Reputation Management vs. Reputation Building
Today's consumers use online reviews and ratings to research products and services, which directly affect your bottom line. It's easier than ever to learn what others think about your brand, and everything a consumer learns has an impact on their feelings towards you.
Let's dig deeper, though. When we talk about "reputation," what we really mean is how people feel about your brand. Your brand goes much deeper than a review on Google. It has to do with our rational thoughts as well as our biases and unconscious thoughts. Can a few reviews easily damage that or will your management skills and vision have a greater effect on it?
According to researchers published in the Harvard Business Review, 70% to 80% of market value comes from intangibles such as brand equity, intellectual capital, and goodwill. Obviously, your reputation is tied to these things, which is why it's important. Rarely is the difference between reputation management and reputation building considered. Let's discuss.
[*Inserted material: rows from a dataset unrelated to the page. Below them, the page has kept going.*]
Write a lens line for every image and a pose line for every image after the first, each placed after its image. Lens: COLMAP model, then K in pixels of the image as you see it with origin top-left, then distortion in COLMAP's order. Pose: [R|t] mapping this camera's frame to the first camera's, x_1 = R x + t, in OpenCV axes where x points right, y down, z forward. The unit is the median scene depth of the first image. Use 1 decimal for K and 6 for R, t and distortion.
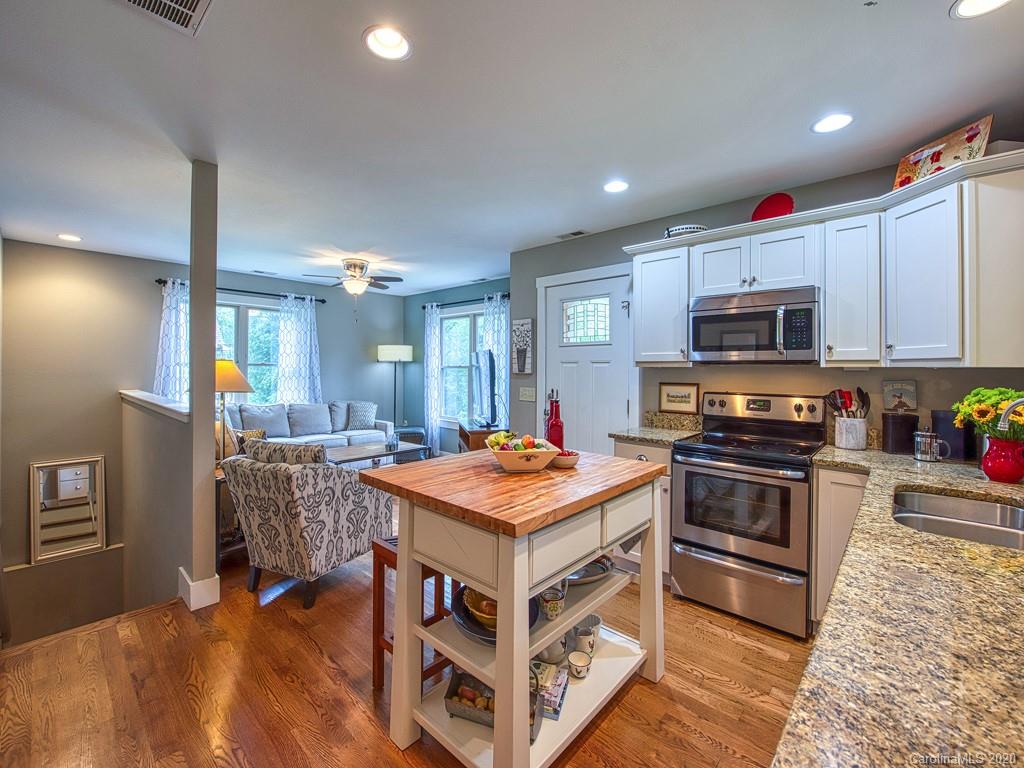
lens RADIAL K [[439.2, 0, 510.5], [0, 439.2, 366.1], [0, 0, 1]] dist [-0.001073, -0.000188]
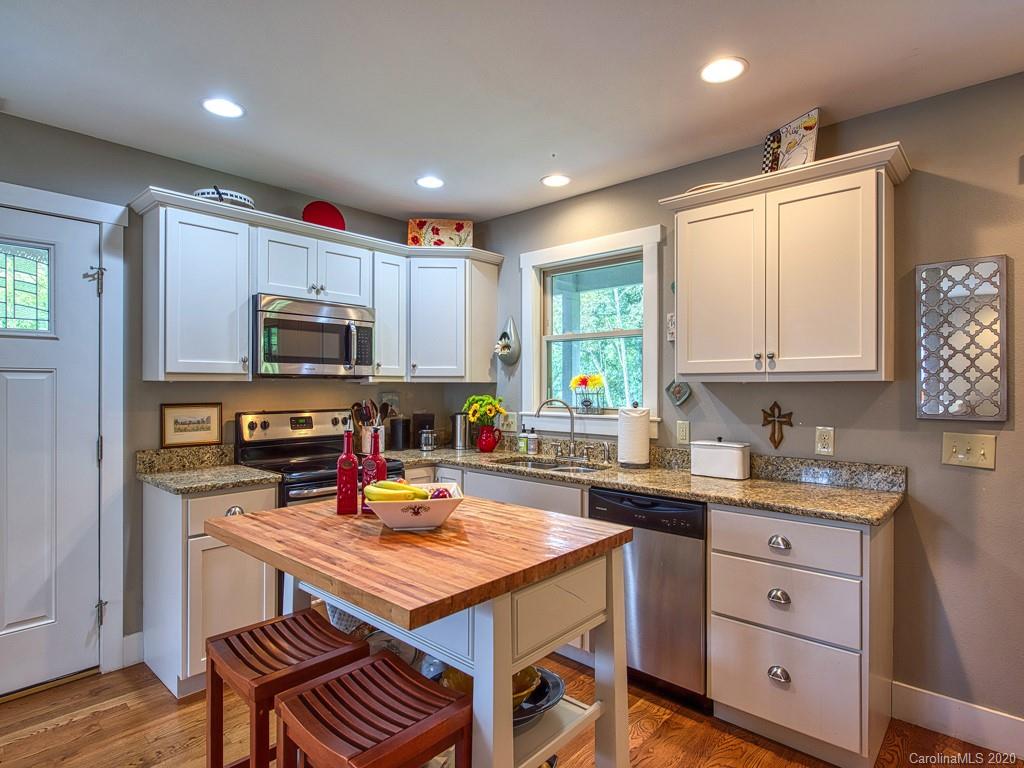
lens RADIAL K [[557.5, 0, 512.0], [0, 557.5, 384.0], [0, 0, 1]] dist [-0.000634, 0.000062]
pose [[0.000164, -0.006216, 0.999981, -0.614934], [-0.009668, 0.999934, 0.006218, -0.004004], [-0.999953, -0.009668, 0.000104, 0.577814]]
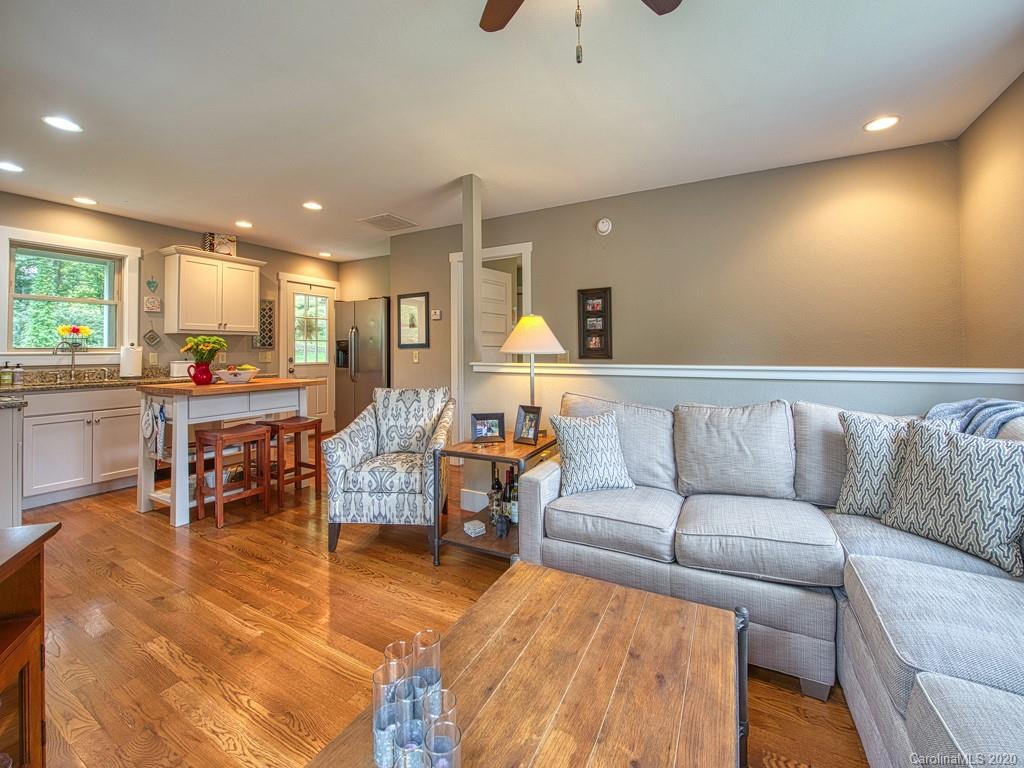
lens RADIAL K [[418.8, 0, 508.4], [0, 418.8, 342.7], [0, 0, 1]] dist [-0.017323, -0.000394]
pose [[-0.972356, -0.007867, -0.233371, -0.474538], [-0.001280, 0.999597, -0.028365, 0.073922], [0.233500, -0.027282, -0.971974, 2.076879]]
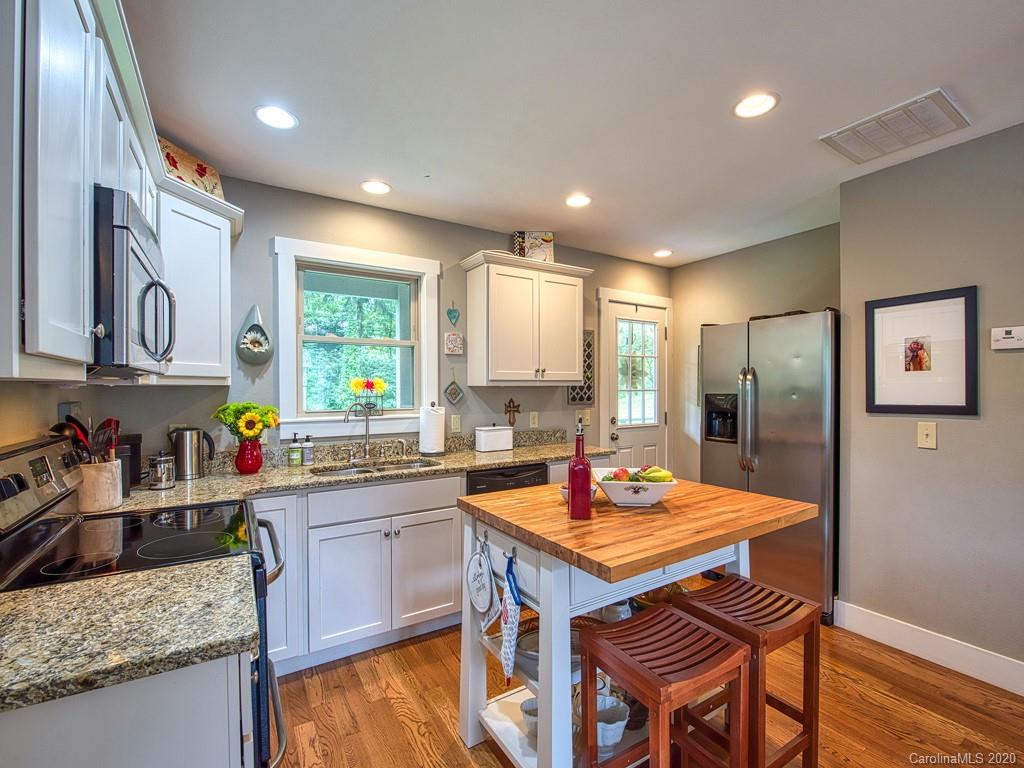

Here's what reputation management looks like.
Putting lots of content on the web and paying money to get lots of traffic to it, so that Google won't show a negative article about the company on the first page of search results.
Initiating a lawsuit against someone who has lied about the company on Yelp.
Blogging or commenting under a phony moniker and saying lots of great things about the company.
Hiring someone to write positive reviews about the company (which could get the company into trouble).
Airing commercials on TV, to show how the company is making up for a mistake.
Having a vision, not coming up with a phony vision.
Paying close attention to the attitudes of the market and adjusting the company's operations as needed.
Proactively avoiding contentious or harmful interactions with the public.
Training managers and employees to meet the consumer's expectation.
Ensuring constant communication with stakeholders and customers in order to manage expectations. This can be done by creating advertisements, doing surveys and speaking to people directly.
In the end, yes, it is important to check your reviews and ratings. An unfair review can have an unfair effect on your business. If you've noticed any untrue allegations about your business online, you might be able to have them removed. However, there's more to your business than its online reviews. Your primary focus should be making sure every interaction between your brand and the consumers, from now on, satisfies them and gives them the inclination to keep coming back for more.
In other words, you want to cultivate loyal customers who won't be swayed by online reviews, or even by harsh words from a friend or classmate. If you're a startup, understand your vision and grow into it. If you're already a big enterprise, use the tools you have to evaluate your reputation. Then, design strategies to optimize it.